#### What you are asked to do:
Please copy the material below word for word, starting at its first line and stopping after the line that contains "8: (261, 29)". Include both of those lines and nothing beyond them.

# # # # # # #

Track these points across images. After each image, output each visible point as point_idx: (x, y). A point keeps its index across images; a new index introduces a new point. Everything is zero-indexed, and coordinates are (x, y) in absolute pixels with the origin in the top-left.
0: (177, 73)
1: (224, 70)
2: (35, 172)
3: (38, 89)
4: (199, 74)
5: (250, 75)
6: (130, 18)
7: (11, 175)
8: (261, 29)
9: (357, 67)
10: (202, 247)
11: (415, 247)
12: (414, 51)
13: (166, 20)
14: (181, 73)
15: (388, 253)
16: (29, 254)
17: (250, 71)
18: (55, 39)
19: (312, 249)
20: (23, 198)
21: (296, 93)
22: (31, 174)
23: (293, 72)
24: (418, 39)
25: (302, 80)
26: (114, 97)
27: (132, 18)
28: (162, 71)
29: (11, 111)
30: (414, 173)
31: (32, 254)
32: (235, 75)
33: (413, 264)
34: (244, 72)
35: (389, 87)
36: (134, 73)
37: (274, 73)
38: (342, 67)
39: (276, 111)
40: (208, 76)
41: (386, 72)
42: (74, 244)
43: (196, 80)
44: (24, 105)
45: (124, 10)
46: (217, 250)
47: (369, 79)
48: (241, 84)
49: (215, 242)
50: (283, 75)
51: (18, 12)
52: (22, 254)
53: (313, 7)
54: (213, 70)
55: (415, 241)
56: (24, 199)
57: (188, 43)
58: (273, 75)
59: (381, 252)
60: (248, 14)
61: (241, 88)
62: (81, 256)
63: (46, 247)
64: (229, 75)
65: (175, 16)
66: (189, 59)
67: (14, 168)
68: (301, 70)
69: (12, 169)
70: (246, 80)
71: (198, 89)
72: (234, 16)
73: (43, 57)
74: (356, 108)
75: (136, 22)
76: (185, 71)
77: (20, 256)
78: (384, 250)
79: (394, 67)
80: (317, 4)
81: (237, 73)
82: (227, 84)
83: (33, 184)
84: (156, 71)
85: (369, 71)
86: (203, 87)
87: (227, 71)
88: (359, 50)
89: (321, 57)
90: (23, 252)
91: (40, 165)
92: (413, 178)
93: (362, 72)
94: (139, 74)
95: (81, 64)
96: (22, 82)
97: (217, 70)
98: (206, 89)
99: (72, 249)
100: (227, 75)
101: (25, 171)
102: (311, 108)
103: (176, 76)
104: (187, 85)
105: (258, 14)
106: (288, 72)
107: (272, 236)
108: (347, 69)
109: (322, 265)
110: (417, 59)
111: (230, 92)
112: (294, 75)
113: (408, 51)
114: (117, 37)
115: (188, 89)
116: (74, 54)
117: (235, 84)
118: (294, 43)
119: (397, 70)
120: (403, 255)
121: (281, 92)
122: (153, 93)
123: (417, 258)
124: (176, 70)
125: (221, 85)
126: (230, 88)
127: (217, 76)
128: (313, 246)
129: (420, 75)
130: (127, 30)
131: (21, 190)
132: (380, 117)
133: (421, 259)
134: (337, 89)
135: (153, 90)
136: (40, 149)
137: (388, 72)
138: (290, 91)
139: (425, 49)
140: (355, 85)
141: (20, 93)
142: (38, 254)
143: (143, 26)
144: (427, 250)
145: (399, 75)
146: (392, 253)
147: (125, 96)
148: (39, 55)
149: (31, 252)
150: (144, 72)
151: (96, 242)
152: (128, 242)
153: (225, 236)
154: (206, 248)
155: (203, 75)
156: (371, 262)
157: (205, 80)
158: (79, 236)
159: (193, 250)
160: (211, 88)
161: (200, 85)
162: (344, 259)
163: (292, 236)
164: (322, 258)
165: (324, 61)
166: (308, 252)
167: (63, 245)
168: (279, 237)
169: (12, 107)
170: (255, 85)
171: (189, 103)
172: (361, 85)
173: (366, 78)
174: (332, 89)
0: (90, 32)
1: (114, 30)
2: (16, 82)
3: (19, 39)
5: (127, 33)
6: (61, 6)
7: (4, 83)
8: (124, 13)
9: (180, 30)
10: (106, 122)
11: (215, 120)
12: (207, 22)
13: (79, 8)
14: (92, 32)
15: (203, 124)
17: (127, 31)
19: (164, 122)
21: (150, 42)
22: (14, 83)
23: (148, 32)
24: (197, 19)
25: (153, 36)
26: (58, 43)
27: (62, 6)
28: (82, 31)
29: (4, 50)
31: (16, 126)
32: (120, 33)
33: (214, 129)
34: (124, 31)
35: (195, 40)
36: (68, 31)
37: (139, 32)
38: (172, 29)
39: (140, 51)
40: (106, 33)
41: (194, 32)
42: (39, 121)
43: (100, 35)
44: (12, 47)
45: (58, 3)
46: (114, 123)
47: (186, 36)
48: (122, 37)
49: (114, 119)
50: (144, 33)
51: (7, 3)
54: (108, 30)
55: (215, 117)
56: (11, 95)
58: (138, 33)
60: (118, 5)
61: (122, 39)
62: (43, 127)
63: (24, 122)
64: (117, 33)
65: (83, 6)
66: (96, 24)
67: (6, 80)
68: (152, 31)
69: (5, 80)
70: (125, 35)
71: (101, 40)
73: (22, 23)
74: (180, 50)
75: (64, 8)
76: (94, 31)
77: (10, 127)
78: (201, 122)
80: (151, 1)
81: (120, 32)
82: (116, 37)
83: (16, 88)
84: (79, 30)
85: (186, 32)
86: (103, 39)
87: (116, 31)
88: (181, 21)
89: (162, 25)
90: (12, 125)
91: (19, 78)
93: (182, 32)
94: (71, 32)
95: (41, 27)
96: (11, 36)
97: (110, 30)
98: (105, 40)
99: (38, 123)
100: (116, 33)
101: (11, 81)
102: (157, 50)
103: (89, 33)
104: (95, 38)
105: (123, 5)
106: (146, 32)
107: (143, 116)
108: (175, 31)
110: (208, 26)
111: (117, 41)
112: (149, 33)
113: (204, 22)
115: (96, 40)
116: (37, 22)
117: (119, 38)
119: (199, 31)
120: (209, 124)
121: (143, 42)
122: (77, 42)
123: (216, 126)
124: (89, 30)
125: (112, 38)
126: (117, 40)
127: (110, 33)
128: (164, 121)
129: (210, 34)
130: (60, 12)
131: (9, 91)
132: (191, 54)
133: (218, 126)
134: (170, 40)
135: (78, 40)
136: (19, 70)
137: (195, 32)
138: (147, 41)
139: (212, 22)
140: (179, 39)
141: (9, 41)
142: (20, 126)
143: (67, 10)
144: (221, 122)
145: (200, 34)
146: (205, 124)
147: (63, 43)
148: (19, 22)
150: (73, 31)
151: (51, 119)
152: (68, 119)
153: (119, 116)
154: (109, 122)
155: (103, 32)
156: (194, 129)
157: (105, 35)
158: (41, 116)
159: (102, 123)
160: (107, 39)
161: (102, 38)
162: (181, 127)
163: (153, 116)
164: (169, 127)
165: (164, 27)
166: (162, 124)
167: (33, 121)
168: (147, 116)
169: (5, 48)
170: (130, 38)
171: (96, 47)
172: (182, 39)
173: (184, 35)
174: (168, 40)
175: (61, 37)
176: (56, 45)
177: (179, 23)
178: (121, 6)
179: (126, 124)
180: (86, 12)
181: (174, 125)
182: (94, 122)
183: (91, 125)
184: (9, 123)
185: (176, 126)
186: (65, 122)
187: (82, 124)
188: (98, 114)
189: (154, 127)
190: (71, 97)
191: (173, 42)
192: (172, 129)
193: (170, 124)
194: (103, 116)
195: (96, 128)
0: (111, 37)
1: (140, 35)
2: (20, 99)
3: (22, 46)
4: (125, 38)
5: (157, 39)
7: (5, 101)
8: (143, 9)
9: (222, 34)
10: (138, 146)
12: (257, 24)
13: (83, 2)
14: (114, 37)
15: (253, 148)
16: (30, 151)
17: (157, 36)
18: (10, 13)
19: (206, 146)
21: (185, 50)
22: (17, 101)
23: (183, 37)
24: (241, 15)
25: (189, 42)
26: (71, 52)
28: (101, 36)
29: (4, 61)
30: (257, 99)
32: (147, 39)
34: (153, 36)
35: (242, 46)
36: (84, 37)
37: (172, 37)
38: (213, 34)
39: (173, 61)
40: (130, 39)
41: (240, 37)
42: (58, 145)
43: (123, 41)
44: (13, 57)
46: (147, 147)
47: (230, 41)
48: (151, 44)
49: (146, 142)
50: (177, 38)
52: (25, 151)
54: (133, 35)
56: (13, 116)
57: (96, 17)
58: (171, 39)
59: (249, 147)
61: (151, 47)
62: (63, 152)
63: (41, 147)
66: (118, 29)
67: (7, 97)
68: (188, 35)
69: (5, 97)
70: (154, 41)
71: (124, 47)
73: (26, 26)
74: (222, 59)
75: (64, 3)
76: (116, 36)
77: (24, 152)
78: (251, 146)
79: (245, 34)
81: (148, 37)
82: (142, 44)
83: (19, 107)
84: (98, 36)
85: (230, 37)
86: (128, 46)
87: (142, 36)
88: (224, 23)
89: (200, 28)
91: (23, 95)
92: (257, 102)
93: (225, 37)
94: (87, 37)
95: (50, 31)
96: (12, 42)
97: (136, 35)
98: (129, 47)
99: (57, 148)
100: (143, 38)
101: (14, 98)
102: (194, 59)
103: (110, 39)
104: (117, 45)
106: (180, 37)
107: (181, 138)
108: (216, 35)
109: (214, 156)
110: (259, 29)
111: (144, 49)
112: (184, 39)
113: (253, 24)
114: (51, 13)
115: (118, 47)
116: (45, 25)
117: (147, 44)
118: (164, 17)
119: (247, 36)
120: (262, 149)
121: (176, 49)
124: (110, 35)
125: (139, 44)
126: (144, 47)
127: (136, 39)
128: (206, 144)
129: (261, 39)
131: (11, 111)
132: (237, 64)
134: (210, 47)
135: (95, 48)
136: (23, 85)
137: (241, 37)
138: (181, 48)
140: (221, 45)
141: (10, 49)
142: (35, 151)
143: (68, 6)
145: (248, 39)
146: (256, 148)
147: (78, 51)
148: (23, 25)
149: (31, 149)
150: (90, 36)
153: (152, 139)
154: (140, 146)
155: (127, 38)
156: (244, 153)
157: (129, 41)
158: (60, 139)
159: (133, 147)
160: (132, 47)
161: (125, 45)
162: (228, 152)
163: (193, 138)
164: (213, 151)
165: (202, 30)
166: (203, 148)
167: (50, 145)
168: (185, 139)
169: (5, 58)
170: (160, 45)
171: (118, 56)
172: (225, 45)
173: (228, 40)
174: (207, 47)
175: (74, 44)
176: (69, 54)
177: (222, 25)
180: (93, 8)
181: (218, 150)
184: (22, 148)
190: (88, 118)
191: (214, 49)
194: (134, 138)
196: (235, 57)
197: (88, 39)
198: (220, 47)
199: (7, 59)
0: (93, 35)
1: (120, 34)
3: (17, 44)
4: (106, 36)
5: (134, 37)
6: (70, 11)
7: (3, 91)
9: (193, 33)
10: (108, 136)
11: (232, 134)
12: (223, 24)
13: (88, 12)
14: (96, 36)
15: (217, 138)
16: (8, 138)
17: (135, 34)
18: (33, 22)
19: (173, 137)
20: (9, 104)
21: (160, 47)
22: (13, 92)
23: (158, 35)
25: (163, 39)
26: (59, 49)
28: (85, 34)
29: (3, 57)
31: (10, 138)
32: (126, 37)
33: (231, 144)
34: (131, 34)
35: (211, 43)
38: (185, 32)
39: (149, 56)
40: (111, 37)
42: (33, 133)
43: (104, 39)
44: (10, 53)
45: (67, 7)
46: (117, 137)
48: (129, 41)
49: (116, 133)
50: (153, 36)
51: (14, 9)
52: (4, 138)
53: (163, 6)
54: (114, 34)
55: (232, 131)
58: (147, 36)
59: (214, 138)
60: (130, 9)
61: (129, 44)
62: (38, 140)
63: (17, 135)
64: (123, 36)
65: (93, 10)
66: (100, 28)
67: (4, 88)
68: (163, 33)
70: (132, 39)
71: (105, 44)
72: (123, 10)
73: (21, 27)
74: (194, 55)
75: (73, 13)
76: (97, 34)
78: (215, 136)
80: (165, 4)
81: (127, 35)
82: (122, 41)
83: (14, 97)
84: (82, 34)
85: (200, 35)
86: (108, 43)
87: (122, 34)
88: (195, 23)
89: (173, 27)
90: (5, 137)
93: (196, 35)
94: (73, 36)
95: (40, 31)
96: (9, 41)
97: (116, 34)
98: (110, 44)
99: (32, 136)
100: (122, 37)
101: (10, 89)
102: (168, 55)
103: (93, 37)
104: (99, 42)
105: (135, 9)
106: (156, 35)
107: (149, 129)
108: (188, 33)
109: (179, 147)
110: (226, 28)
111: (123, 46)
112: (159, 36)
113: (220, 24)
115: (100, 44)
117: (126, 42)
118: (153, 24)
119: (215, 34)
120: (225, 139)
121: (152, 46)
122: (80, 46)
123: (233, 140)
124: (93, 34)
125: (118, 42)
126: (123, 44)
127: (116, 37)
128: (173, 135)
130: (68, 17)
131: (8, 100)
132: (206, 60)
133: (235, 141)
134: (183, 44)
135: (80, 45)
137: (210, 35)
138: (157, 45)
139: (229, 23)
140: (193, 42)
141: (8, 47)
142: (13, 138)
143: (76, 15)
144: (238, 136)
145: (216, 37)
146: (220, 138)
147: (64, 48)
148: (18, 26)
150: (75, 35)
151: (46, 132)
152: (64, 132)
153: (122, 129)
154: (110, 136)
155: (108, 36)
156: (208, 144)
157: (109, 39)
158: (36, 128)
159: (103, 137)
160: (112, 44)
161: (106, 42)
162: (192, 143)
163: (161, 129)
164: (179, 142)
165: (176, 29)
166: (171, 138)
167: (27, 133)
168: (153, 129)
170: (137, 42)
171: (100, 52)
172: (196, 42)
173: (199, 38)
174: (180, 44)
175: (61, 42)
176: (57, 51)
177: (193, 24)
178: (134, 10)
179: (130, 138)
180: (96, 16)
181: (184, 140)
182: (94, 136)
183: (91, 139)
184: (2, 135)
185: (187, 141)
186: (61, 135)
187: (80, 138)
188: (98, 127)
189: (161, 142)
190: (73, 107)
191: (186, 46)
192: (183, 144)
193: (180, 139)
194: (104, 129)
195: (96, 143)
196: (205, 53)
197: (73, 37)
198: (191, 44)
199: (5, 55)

# # # # # # #

#### Solution for this problem:
Track these points across images. After each image, output each visible point as point_idx: (x, y). A point keeps its index across images; a new index introduces a new point. Everything is zero-indexed, and coordinates are (x, y) in absolute pixels with the origin in the top-left.
0: (177, 73)
1: (224, 70)
2: (35, 172)
3: (38, 89)
4: (199, 74)
5: (250, 75)
6: (130, 18)
7: (11, 175)
8: (261, 29)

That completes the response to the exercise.